» **WHAT YOU WILL DO**
Reproduce the stretch of the listing from the line containing "What is the average value?" through the line containing "Read against the", including both of those lines. Give only those lines.

» **DATA FOR ANALYSIS**
BEGIN

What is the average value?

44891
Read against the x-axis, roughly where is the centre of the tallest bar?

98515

END
BEGIN

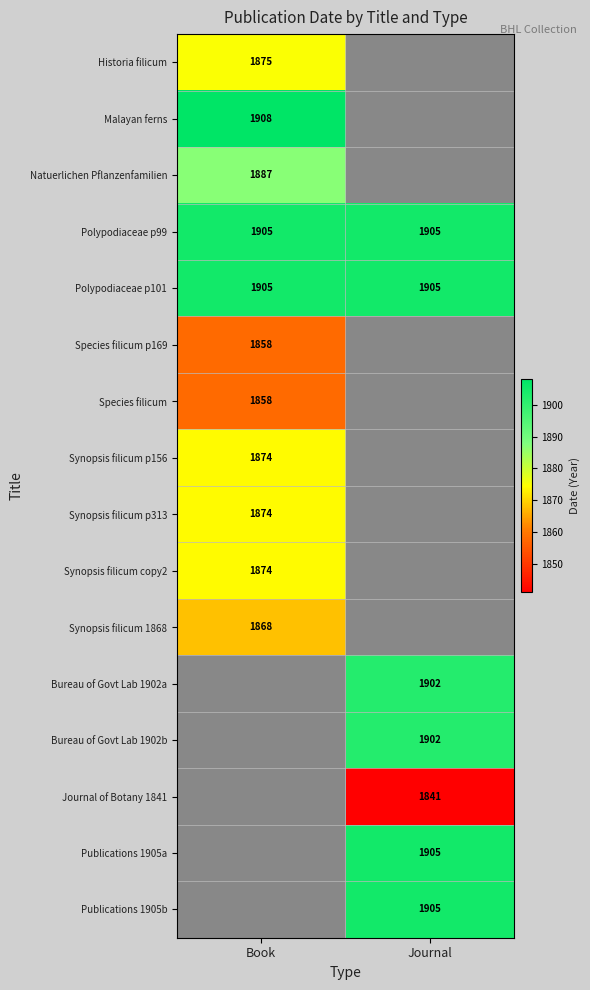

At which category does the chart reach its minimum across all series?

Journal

END

» **OUTPUT OF THE EXERCISE**
What is the average value?

44891
Read against the x-axis, roughly where is the centre of the tallest bar?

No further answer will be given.